Di dunia hiburan, semua orang diharapkan terlahir dengan jubah perak, seperti kertas alumunium berkilap-kilap; tak akan terlepas meskipun ditanggalkan. Jubah orang-orang rupawan ini menjadikan mereka bagian dari hidup yang selalu dibicarakan sekaligus mengisolasi mereka di langit. Mereka harus disalib di tengah taburan bintang agar tidak kehilangan kemilau.
Aku sempat mendengarkan pembicaraan Jose dan Redaktur Mode tentang konsep foto mereka. Ailen, model berkulit putih bersih itu dipilih untuk menciptakan kontras antara warna kuning lembut dengan berlian merah dan biru yang mencolok. Antara lekuk-lekuk leher dan payudara yang halus dengan potongan berlian yang keras dan tajam. Maka duduklah sang peraga di sebuah kursi bulat, memakai gaun hitam dengan garis leher yang sangat rendah.

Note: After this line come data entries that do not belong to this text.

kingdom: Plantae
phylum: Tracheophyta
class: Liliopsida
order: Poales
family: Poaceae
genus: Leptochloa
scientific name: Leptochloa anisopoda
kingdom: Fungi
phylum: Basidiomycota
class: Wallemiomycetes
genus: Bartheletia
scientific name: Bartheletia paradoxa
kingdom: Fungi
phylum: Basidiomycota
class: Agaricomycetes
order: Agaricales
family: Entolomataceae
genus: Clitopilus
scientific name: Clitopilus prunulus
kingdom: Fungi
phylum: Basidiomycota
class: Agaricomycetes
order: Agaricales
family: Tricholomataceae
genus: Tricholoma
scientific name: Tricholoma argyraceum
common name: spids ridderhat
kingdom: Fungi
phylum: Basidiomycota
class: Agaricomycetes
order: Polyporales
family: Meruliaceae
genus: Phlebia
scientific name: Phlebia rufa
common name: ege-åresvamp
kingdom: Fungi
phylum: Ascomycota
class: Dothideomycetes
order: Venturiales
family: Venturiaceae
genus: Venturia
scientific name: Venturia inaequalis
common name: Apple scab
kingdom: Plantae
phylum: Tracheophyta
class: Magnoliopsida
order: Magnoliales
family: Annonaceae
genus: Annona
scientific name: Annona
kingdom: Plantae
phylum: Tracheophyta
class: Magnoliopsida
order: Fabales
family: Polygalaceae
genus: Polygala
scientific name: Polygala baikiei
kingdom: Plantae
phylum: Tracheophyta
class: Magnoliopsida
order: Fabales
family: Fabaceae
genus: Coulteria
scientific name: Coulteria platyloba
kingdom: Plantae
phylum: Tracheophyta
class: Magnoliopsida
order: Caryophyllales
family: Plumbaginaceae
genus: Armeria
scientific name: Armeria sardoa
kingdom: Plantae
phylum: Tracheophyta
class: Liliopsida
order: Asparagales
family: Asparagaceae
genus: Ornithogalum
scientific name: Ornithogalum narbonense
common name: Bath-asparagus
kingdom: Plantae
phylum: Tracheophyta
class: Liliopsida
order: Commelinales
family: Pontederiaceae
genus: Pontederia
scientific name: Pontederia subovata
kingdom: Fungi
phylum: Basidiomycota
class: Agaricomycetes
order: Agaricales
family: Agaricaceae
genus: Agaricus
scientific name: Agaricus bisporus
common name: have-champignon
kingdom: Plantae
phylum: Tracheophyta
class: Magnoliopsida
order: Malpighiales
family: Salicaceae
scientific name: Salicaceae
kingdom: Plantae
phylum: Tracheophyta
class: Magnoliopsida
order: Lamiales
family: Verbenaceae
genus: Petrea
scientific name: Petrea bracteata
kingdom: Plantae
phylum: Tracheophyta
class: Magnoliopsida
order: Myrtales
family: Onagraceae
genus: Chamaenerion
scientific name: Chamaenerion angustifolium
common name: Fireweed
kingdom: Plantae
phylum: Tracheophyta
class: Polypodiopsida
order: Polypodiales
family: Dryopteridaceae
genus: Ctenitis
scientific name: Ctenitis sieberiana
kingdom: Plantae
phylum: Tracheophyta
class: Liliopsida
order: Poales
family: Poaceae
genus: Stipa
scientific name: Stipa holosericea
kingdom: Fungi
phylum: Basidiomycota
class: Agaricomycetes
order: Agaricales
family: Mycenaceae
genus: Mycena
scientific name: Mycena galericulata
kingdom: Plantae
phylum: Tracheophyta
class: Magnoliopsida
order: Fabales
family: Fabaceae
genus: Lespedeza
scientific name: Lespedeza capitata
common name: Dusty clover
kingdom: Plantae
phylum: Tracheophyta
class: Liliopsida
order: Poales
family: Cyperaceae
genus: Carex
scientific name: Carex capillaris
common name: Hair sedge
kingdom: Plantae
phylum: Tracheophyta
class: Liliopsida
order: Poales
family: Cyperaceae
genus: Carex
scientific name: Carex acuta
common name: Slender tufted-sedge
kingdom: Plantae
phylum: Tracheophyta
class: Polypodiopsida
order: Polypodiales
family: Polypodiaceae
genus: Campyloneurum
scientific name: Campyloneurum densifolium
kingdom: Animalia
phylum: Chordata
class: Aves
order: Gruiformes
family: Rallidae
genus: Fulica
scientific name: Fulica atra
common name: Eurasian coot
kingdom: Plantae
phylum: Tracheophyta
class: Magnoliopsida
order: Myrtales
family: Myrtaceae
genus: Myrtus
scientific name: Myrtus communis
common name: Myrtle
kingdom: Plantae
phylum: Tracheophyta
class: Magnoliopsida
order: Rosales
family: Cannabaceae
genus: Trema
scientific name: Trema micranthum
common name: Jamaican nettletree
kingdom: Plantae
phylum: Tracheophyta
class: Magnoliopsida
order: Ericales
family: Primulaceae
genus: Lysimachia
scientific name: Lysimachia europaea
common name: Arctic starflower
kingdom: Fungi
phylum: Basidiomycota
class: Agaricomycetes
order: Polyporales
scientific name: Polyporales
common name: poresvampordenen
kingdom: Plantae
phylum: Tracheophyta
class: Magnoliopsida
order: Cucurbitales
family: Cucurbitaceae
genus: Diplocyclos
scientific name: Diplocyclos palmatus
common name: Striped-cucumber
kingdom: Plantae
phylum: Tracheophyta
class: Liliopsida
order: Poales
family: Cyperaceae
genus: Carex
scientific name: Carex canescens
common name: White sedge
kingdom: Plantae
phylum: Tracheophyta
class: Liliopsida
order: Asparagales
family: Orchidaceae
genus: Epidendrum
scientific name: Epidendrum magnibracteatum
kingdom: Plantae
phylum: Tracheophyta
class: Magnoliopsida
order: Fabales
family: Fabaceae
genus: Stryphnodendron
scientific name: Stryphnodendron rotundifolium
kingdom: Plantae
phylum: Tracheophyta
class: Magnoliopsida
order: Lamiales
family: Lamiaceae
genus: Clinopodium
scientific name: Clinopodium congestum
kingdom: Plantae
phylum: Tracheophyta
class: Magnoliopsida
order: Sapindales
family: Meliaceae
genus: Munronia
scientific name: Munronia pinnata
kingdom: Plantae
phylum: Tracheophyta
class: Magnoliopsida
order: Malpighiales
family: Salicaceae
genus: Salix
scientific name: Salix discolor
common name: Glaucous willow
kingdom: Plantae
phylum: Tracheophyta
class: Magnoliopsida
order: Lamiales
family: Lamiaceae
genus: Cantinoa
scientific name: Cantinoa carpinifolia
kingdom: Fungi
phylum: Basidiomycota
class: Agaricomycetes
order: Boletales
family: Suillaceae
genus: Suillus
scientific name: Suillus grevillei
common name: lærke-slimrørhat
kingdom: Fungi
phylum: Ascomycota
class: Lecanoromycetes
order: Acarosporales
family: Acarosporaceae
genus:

"Ia tidak terlalu tinggi." Jose meneliti.
"Ya, ya, kakinya memang agak pendek. Torsonya yang panjang," timpal Vina.
"Dadanya tidak rata. Itu yang penting untuk konsep ini."
Oke, mulai.
Angkat dagumu. Agak miring. Jangan kelihatan gigi. Sentuh berlian itu.
Percobaan pertama di kertas polaroid. Lampu berkerjab di ruang studio yang gelap. Lalu seperti biasa, gosoklah bagai Aladin. Lihat jin macam apa yang keluar.
"Apa lagi ini?" Jose tak dapat menahan rasa terkejutnya ketika ia memisahkan polaroid dari lapisan hitam. "Sinting."
Dengan penuh rasa ingin tahu, kami semua bergegas mengerumuninya.
"Apa ini?"
"Cahaya merah."
"Seperti foto pada Susan."
"Aneh sekali."
"Ini seperti-"
"Jari."
"Jose, perhatikan baik-baik. Ini tangan manusia."
Ya Tuhan... Aileen menutup mulutnya ketika melihat gambar dirinya sendiri. Tangan itu ada di leherku.
Aku dicekik.
***
"Seniman memanfaatkan resolusi polaroid yang berbeda dengan film," tutur Jose dalam salah satu ceramahnya. "Warna polaroid terlalu instens, terlalu dramatis. Terkesan tak nyata. Lucas Semaras mempercayai fotografi polaroid untuk mendapatkan imaji-imaji fantastis."
"Maksudmu?"
"Intinya, Andri." Jose menepuk bahuku. "Polaroid kerap menipu. Berlebihan. Artifisial."
"Lalu Warhol dengan kelamin-kelaminnya?"
"Murahan."
***
Sejak kejadian aneh yang dialami Susan dan Aileen, studio Jose diisukan berhantu. Rumor menyebar dengan cepat. Bagi sebagian orang ini hanya bahan obrolan yang bisa ditambah-tambahi agar lebih menarik, tapi sebagai lagi menganggapnya serius dan bahkan mendorong Jose untuk memanggil paranormal. Siapa yang tahu apa yang akan terjadi dengan para model sesudah mereka pulang?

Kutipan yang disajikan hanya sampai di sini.